Future Work and Improvements

In the future I would like to explore the use of classifier free guidance in training diffusion models, perhaps implementing that with a simple U-Net before moving to a transformer architecture, as I didn’t have time to work on that over the course of this quarter. Further I would like to extend into using the CIFAR-10 Dataset to get more clear results between the two model backbones. Additionally within my work, I chose to avoid working with a latent diffusion approach to generating images for simplicity’s sake. The next step to improving the training and sampling time of my models would be to implement a latent diffusion approach. Finally, there has been quite the stir about a newer architecture, Mamba, or selective state space models[10], which appear to have some promise as a newer architecture. It would be interesting to explore how they perform relative to transformer based architectures.

Reference

My code can be found at here
[1] “The Annotated Diffusion Model.” Hugging Face – The AI Community Building the Future., huggingface.co/blog/annotated-diffusion/, 2022
[2] Song, Yang. “Generative Modeling by Estimating Gradients of the Data Distribution” https://yang-song.net/blog/2021/score/, 2021
[3] Ho et al. “Denoising Diffusion Probabilistic Models” 34th Conference on Neural Information Processing Systems, 2020.

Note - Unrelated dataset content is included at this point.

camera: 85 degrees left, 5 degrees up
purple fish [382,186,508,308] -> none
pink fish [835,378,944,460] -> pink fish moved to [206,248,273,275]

[4] Song et al. “Denoising Diffusion Implicit Models” International Conference on Learning Representations, 2021.
[5] Rombach et al. “High-Resolution Image Synthesis with Latent Diffusion Models” Conference on Computer Vision and Pattern Recognition, 2022.

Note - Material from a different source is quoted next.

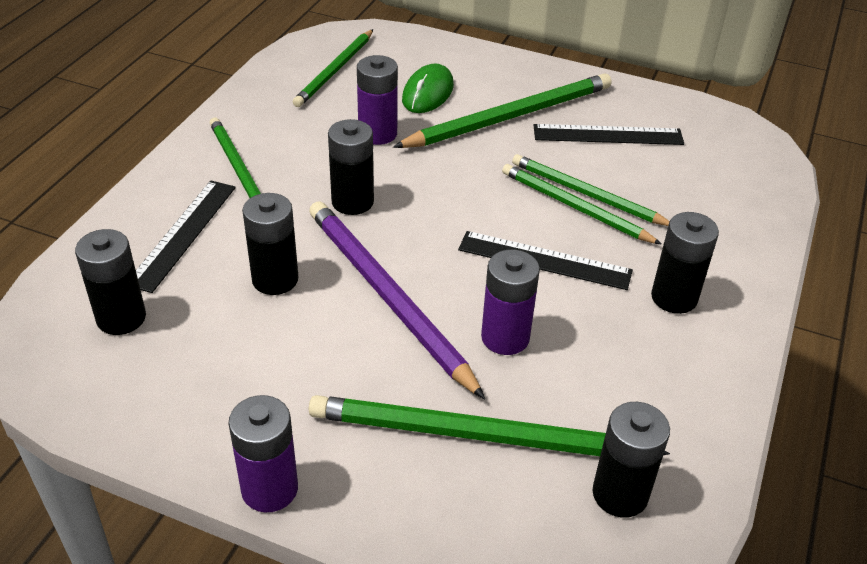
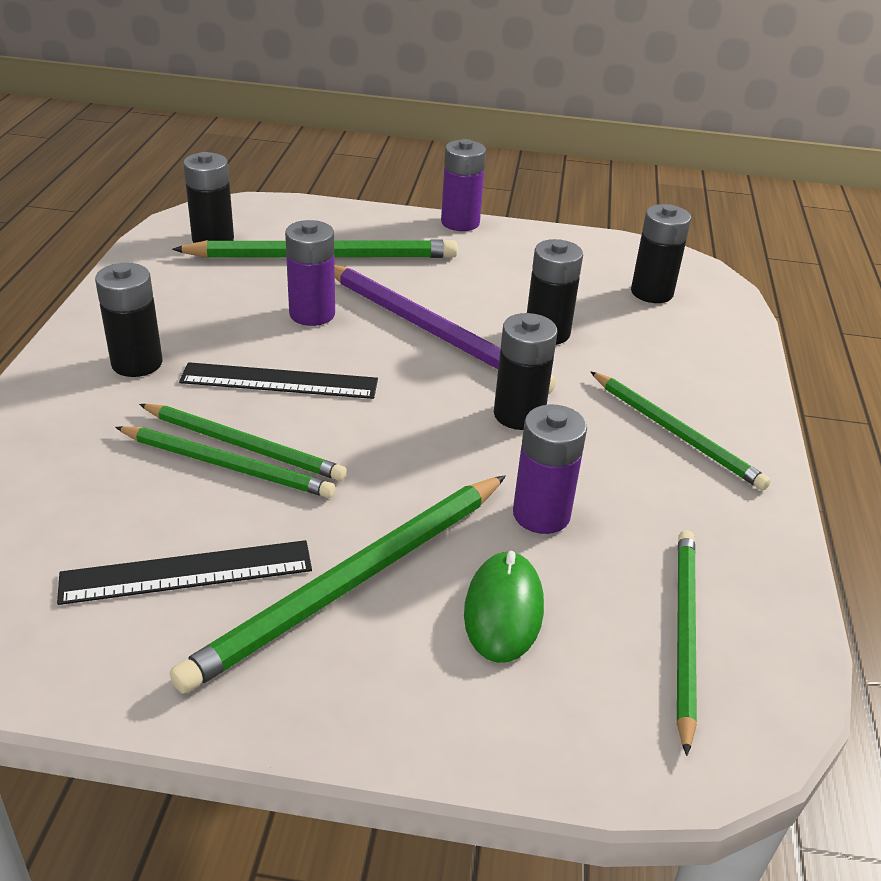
camera: 165 degrees right, 5 degrees down
black ruler [136,180,236,293] -> none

[6] Ronneberger et al. “U-Net: Convolutional Networks for Biomedical Image Segmentation” International Conference on Medical Image Computing and Computer-Assisted Intervention, 2015.
[7] D., Prince Simon J. “Understanding Deep Learning.” The MIT Press, 2023.
[8] Peebles et al. “Scalable Diffusion Models with Transformers” International Conference on Computer Vision, 2023.
[9] Gu et al. “Mamba: Linear-Time Sequence Modeling with Selective State Spaces”, 2023.